Yellow’s Tuesday filing in a Delaware bankruptcy court said claims stemming from its failure to provide 60-day notices to employees ahead of mass layoffs should be thrown out, or at least materially reduced.
Counsel for the company said WARN Act requirements don’t apply as the defunct less-than-truckload carrier’s shutdown was abrupt and the result of the Teamsters union’s refusal to allow a second round of operational changes that were integral to its survival.
The turnaround plan dubbed One Yellow included consolidating its four LTL operating companies, closing redundant terminals and making some drivers work freight on the docks, among other changes. Yellow began pursuing the changes in 2022 and announced in June of last year that it would be out of cash in weeks if the Teamsters didn’t acquiesce. The union contended it had given enough in the past in the form of wage and benefits concessions and that it wasn’t going to keep bailing the company out.

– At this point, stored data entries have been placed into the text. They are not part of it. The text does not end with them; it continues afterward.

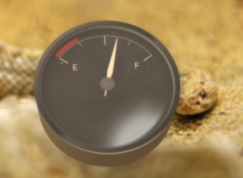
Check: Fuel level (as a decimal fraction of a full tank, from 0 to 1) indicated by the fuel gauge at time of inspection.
0.625
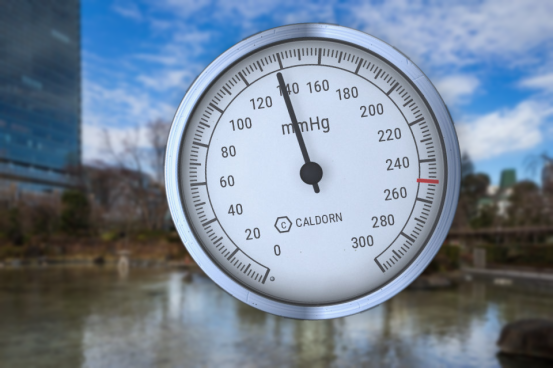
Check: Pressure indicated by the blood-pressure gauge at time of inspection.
138 mmHg
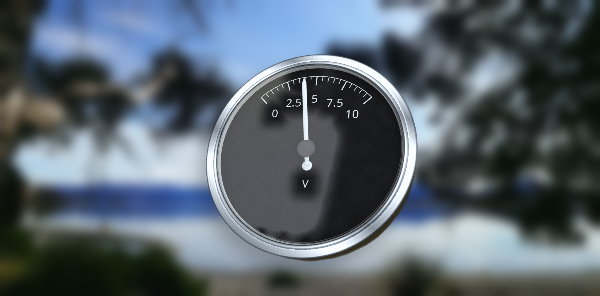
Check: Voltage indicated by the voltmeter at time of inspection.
4 V
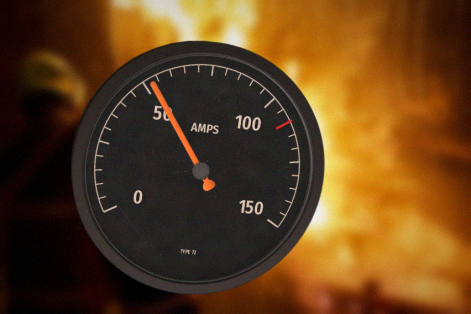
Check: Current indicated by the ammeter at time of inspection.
52.5 A
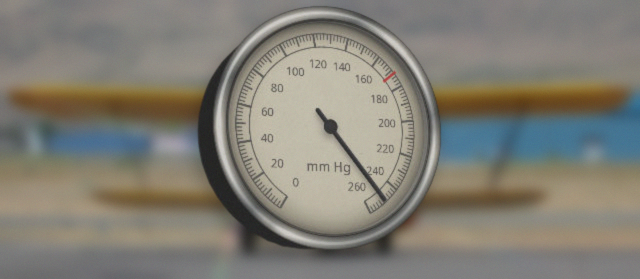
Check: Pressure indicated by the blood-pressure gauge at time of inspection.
250 mmHg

Yellow (OTC: YELLQ) believes the WARN Act doesn’t apply as its closing was unforeseen. It said even in its final days it planned to keep running the business and had a private equity investor lined up to provide it needed capital. It said the union’s denial of the second round of operational changes, and the issuance of a strike notice over missed benefits payments, led to a rapid deterioration in its business.
The strike notice “scared off Yellow’s customers, leading to the sudden, unexpected collapse of Yellow in a matter of days,” the filing stated.
The carrier’s daily shipments declined from 44,550 on July 12 last year to 32,500 on July 19, two days after the strike notice. Shipments fell to 10,450 on July 21 and were nearly zero by July 26. Yellow ceased operations on July 30.
The company said it didn’t have time to plan for mass layoffs and the issuance of WARN Act notices was “neither feasible nor required.” It claims protection from the notification requirement due to the sudden decline in business and argued the requirement’s “faltering company exception” applies as it was still seeking business from customers and capital from investors in its last days. The notices would have scared off both, the filing said.
Of the roughly 1,300 claims referenced in filings, some were made on behalf of employees by pension or health and welfare funds, which “lack standing” to bring the claims, Yellow asserted. Also, some employees released the company from the claims in exchange for severance. A separate filing showed approximately $244 million in claims related to WARN Act violations but noted that many were duplicate claims filed by both employees and their unions or union-related funds.
“The reality is that the Debtors shut down their businesses on an extremely short time frame as the result of completely irrational behavior from the [Teamsters] that neither the Debtors nor any other rational employer would have expected or planned for. No WARN act [provision] provides for liability under these circumstances,” the filing said.
Yellow said it was ready for a hard fight with the union and that “give-and-take” often led to operational changes in the past.
“Based on this historical record, Yellow understood that the [union] would drive a hard bargain but never drive the Company to the brink of failure, which would risk losing 22,000 unionized jobs,” the filing read.
Yellow’s objection asked the court to grant the order with an April 4 deadline for claimants to respond and a hearing date of April 11.
Discovery will continue in Yellow’s $137M suit against Teamsters
A U.S. District Court in Kansas said discovery in Yellow’s $137 million breach-of-contract lawsuit against the Teamsters will continue. The union argued to stay the costly advanced stages of discovery for a case that may ultimately be thrown out. A separate motion from the Teamsters has called on the court to dismiss the case.
An order denying the stay showed that the union had produced less than 1% of its total expected document production. Unsurprisingly, the filing showed Yellow had “substantially completed their document production by the March 1 deadline.”
The suit claims the Teamsters intentionally blocked the proposed change of operations, which it didn’t have the authority to do.